Morgan & Morgan was spending about $300,000 a day on advertising, according to The Wall Street Journal.
ORLANDO — Personal-injury giant Morgan & Morgan is mulling a possible partial sale that could lead to a $1 billion initial public offering and a potentially big infusion of cash from non-lawyer investors.
According to a report first published by Reuters, sources have indicated the law firm is in talks with JPMorgan.
While it is currently illegal in most states for non-lawyers to own a stake in law firms, Arizona loosened the rules in 2021 and other states including Washington, California and Texas are considering similar moves. In the meantime, Morgan & Morgan may be considering a sale of some of its vast document and case management operations, which can be owned by non-lawyer investment firms, Reuters reported.
Morgan & Morgan founder John Morgan sold a stake in Litify, a “legal operating platform” for managing claims and documents, to Bessemer Venture Partners in 2023. The law firm also capitalized on the Covid pandemic by receiving more than $30 million in Paycheck Protection Loans that were later forgiven. Some of that money flowed into the firm’s estimated $350 million annual advertising budget.

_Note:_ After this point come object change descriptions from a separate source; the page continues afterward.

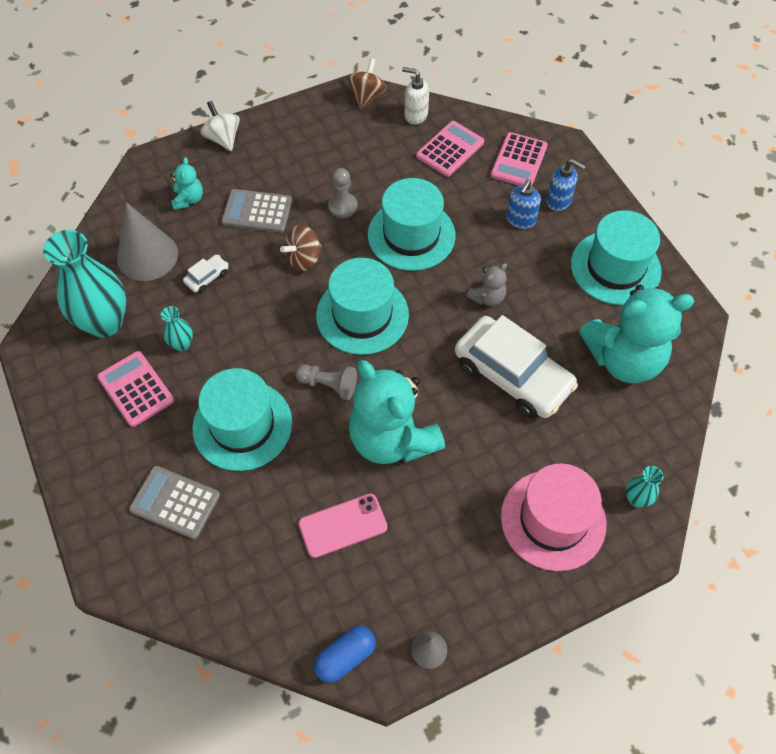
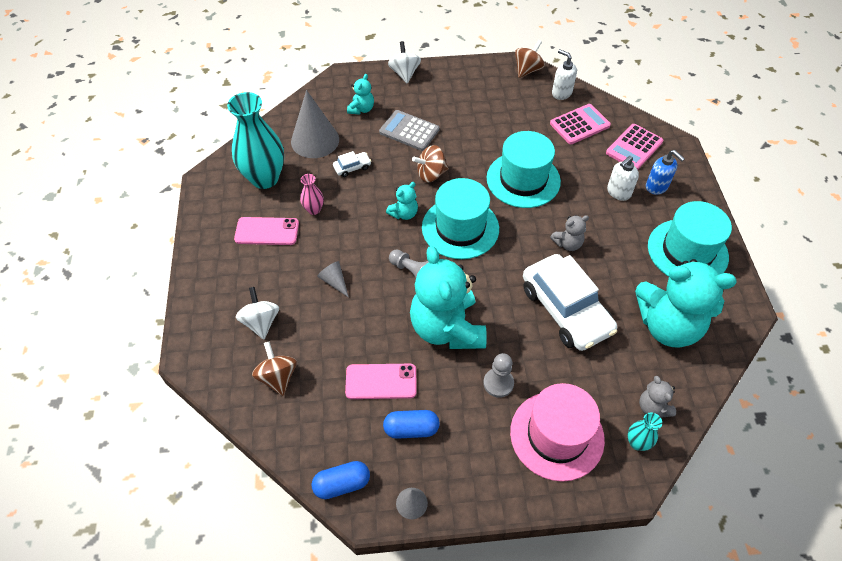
camera: 20 degrees right, 5 degrees down
pink calculator [97,351,174,427] -> pink phone [234,217,299,245]
grey calculator [129,466,220,539] -> white spinning top [236,287,279,339]
turquoise vase [161,306,193,351] -> pink vase [300,174,324,215]
turquoise hat [192,368,292,471] -> grey cone [317,261,349,298]
grey pawn [328,168,358,218] -> grey pawn moved to [483,353,514,398]
blue soap dispenser [506,179,541,229] -> white soap dispenser [607,156,639,201]
none -> brown spinning top [252,341,297,396]
none -> blue capsule [383,410,440,439]
none -> turquoise teddy bear [386,182,418,220]
none -> grey teddy bear [639,376,676,418]

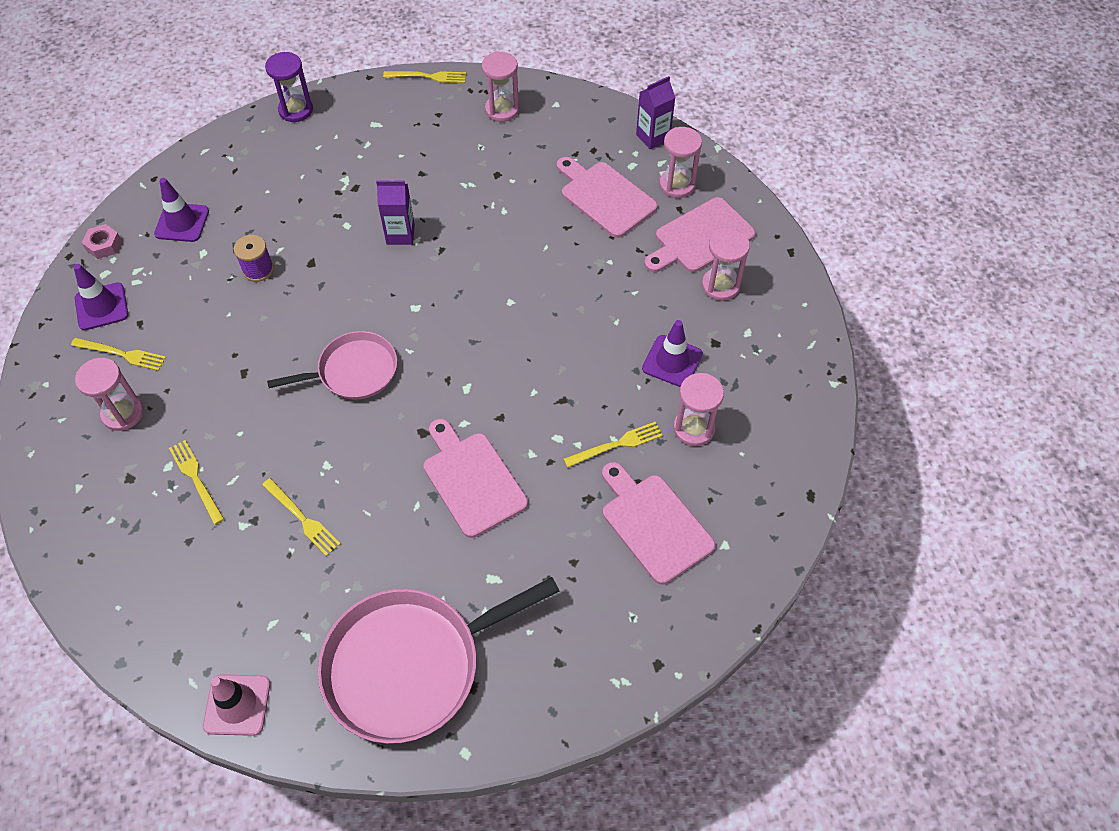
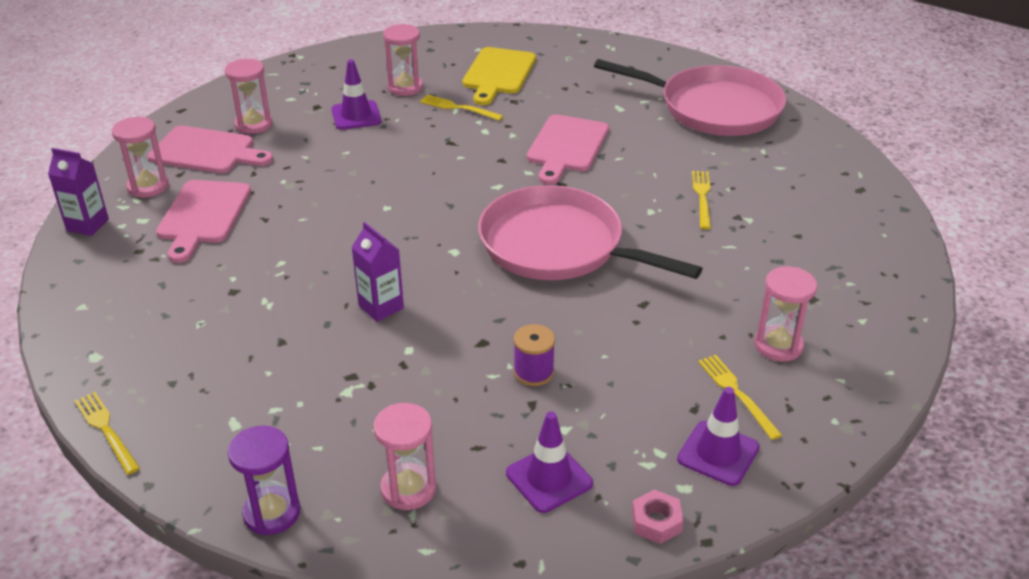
camera: 130 degrees left, 20 degrees down
yellow fork [169,440,224,525] -> none
pink traffic cone [203,674,270,736] -> none
pink pan [267,331,397,400] -> pink pan [478,185,703,280], size x1.69
pink hourglass [482,52,519,122] -> pink hourglass moved to [373,403,436,510]
pink cutting board [602,462,715,585] -> yellow cutting board [462,47,536,105]

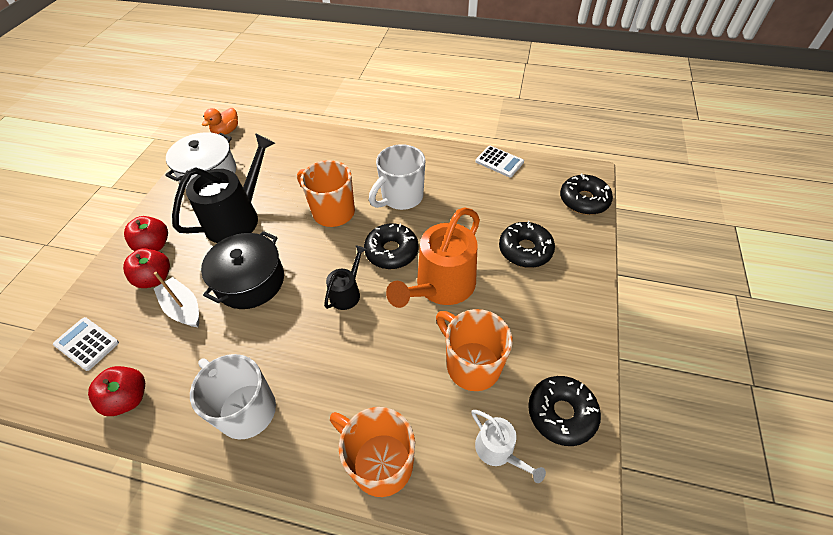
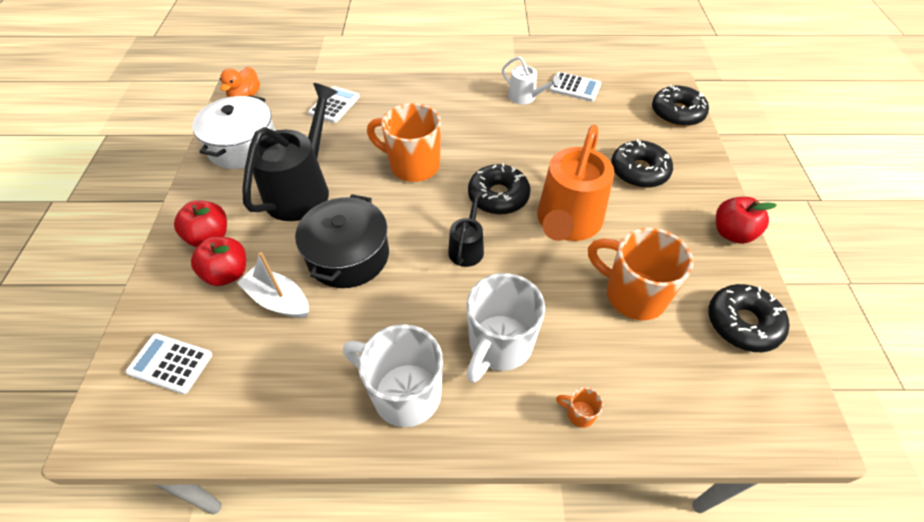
camera: 15 degrees left, 0 degrees up
red apple [88,366,145,416] -> red apple moved to [716,197,777,244]
orange mug [330,407,415,497] -> orange mug [556,387,603,428], size x0.40
white mug [369,144,425,210] -> white mug moved to [466,273,545,383]
white watering can [471,410,546,483] -> white watering can moved to [502,56,561,104]
none -> white calculator [308,86,360,123]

With 1,000 lawyers and 140 offices across the country, Morgan & Morgan handles thousands of cases a year. The firm was founded by husband and wife John and Ultima Morgan. The firm has been a heavy political contributor, giving $1.4 million to Democratic candidates in the 2024 election cycle, according to OpenSecrets.org, and $2.6 million in 2020.
Personal injury law firms are in the forefront of groups opposing tort reform measures such as the wide-ranging law Georgia passed last year reducing “phantom damages” based on inflated medical bills and prohibiting foreign investors from participating in third-party litigation funding. Miracle Rankin, a former Morgan & Morgan lawyer, lost a bid to join the Georgia Supreme Court in May and erode the court’s 8-1 conservative majority.
Morgan & Morgan is also among the law firms featured in a recent Legal Newsline series on how doctors, lawyers and outside funders work together to inflate verdicts and settlements in car-accident lawsuits.
In a response to Reuters, John Morgan said the discussions were early and the outcome uncertain.
"We are fortunate that we are a highly profitable firm that really doesn’t need money to invest in growth," Morgan told Reuters.